Rodearon todos la celosía dispuestos a matar allí mismo al heredero de Castilla pero, cuando se plantaron ante él, vieron que don Alfonso estaba profundamente dormido en el diván. Al-Mammún, que era de natural benévolo, sugirió que no había nada que temer, porque el cristiano estaba dormido y nada habría escuchado: bastaba con retirarse a otra sala y seguir deliberando sobre las cuestiones de la defensa de Toledo. Pero el viejo árabe levantó su mano derecha y dijo:
-Callad -y mirando con gesto cómplice a sus amigos, añadió: derramaremos plomo fundido en su mano, y veremos.
Esperaban todos que don Alfonso, si estaba despierto, saltaría del diván pidiendo clemencia; pero, aunque en realidad lo había oído todo, permaneció tranquilo y ni un solo músculo de su rostro se movió.
Aún así, Al-Mammún no estaba convencido y ordenó que se le trajera el plomo fundido, cosa que se hizo al momento.
Ya podía sentir don Alfonso el calor de la fragua cerca de él, pero no hizo el menor movimiento ni sus facciones expresaron el más mínimo temor. Al-Mammún tomó con cuidado la mano de don Alfonso y éste cedió con aparente gusto, como hace quien está verdaderamente dormido y soñando con los ángeles. Con cruel lentitud, el caudillo moro tomó el plomo fundido y dejó caer una gota sobre la mano del prisionero.
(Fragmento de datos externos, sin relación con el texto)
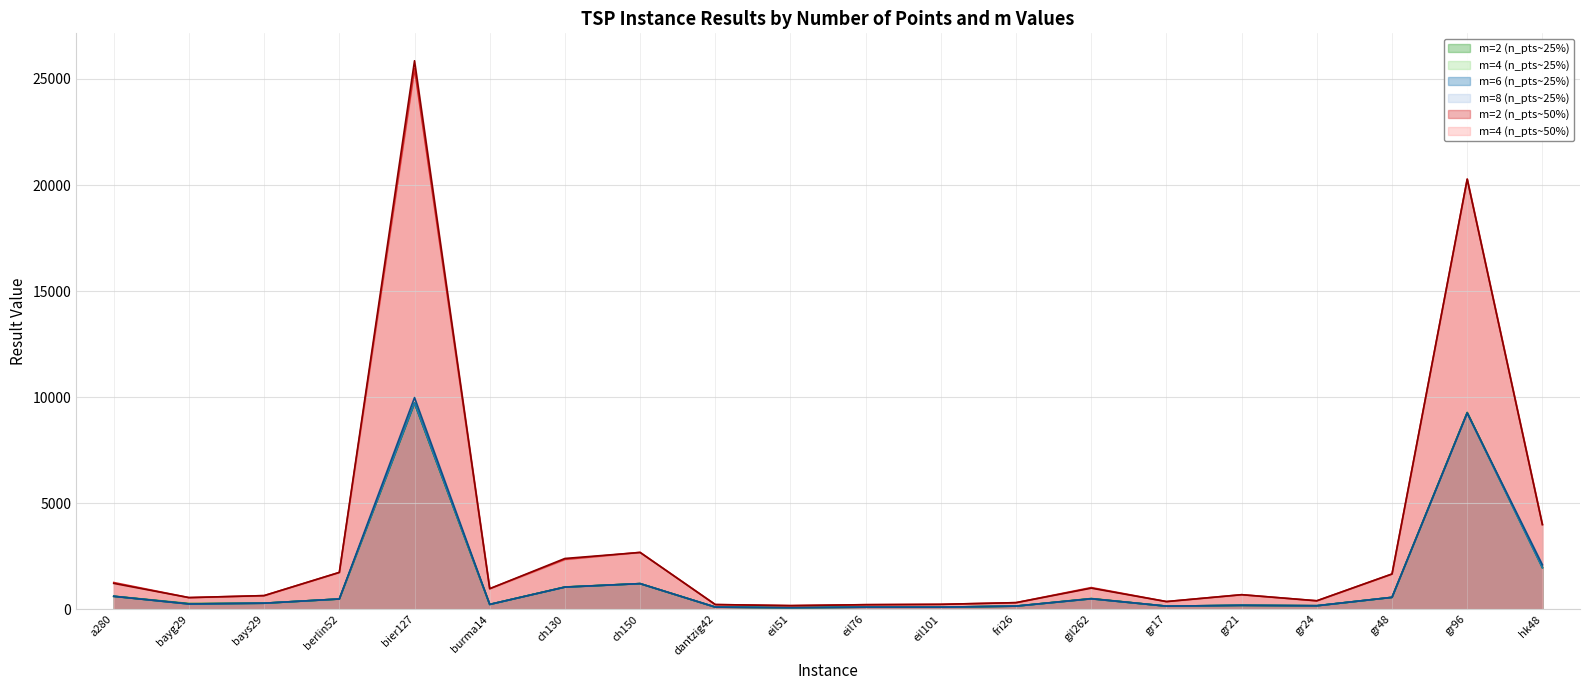

Which series has the widest spread of values?

m=4 (n_pts~50%)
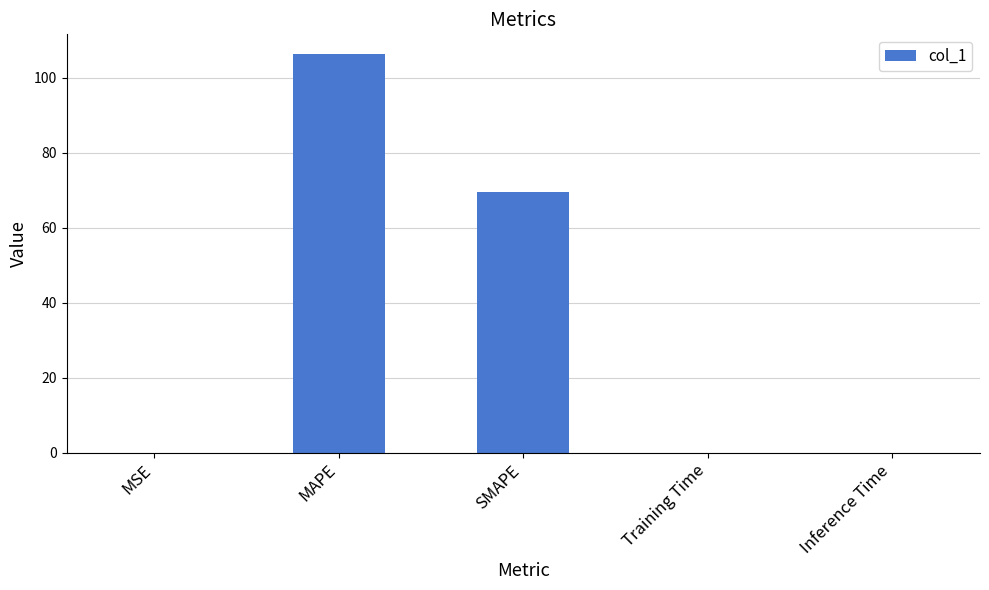

Between MAPE and Training Time, which is larger?

MAPE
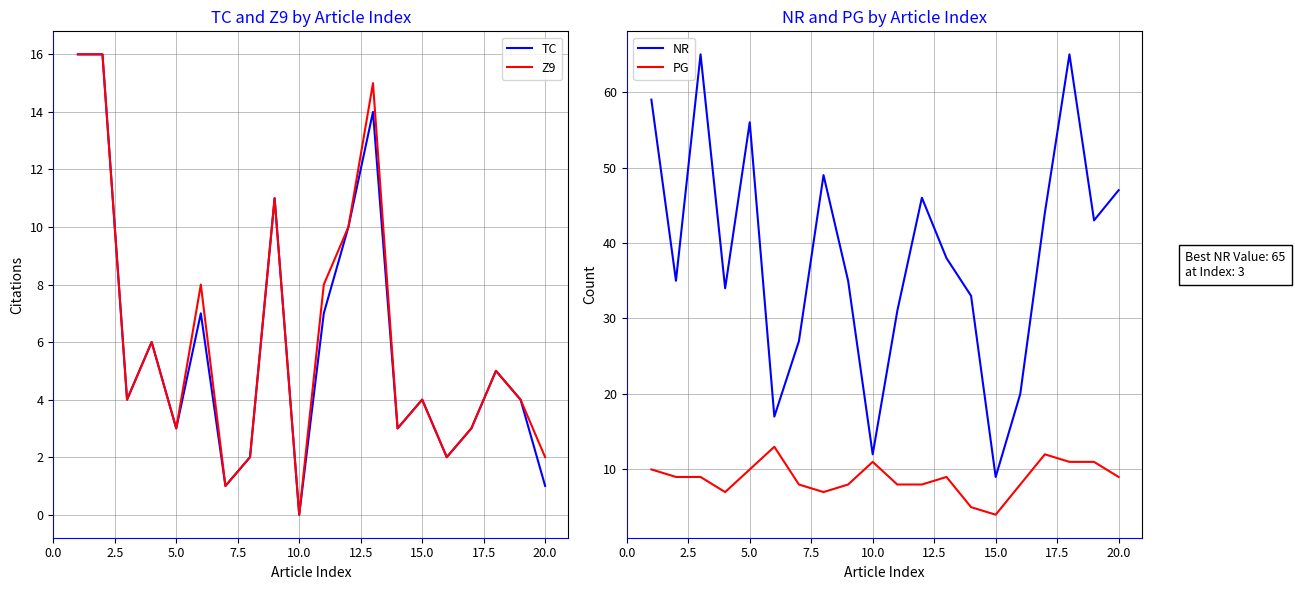

True or false: Z9 has a value of 4 at 15.0.

True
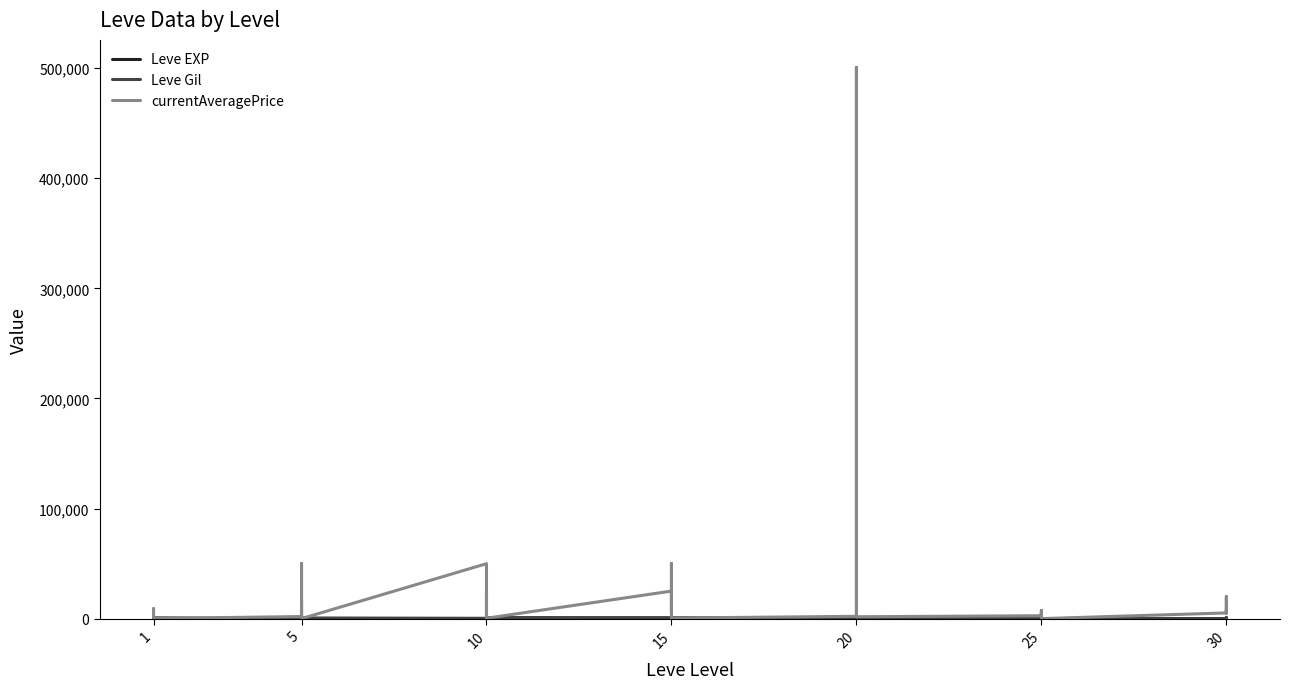

Between which two adjacent categories do currentAveragePrice and Leve Gil first intersect?

1 and 1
Al momento, don Alfonso se despertó, preguntando:
-¿Qué hacéis? ¿Aprovecháis el sueño de un hombre para torturarlo de este modo?
Así que los caudillos árabes quedaron convencidos de que don Alfonso verdaderamente estaba durmiendo y que no había oído nada acerca de la defensa de Toledo. Los moros pidieron disculpas a su huésped y curaron la herida tan bien como pudieron, aunque ya para siempre la mano del rey de Castilla tuvo la marca del plomo fundido.
Al poco tiempo, se supo en Toledo que Sancho había muerto en el cerco de Zamora, y don Alfonso pidió a Al-Mammún que le otorgara la libertad, cosa que hizo el moro inmediatamente. Tal vez pueda resultar sorprendente que aquel moro liberara a su prisionero y más cuando iba a ser coronado rey, pero quien así lo entienda no sabe cuáles eran las leyes de la caballería: más honor era para Al-Mammún darle la libertad a don Alfonso, que matarlo allí mismo y evitar la lucha en batalla abierta. Ningún caballero haría cosa semejante. De modo que el sarraceno le entregó cuatro caballos y dos sirvientes y dejó que don Alfonso regresara a su patria.
Después, el desterrado fue coronado rey con el nombre de Alfonso VI y, tras el memorable suceso de la Jura de Santa Gadea, prosiguió con la Reconquista.
No olvidó don Alfonso cuanto había escuchado tras aquella celosía, y mirando la herida de su mano recordaba todos los detalles de la defensa de Toledo. Por esta razón, el rey conocía todos los entresijos de la fortificación y la disposición de las tropas moras en la ciudad. Al cabo de poco tiempo, en el año 1085, el rey de la mano horadada entraba en Toledo, dando nuevas glorias a Castilla y León.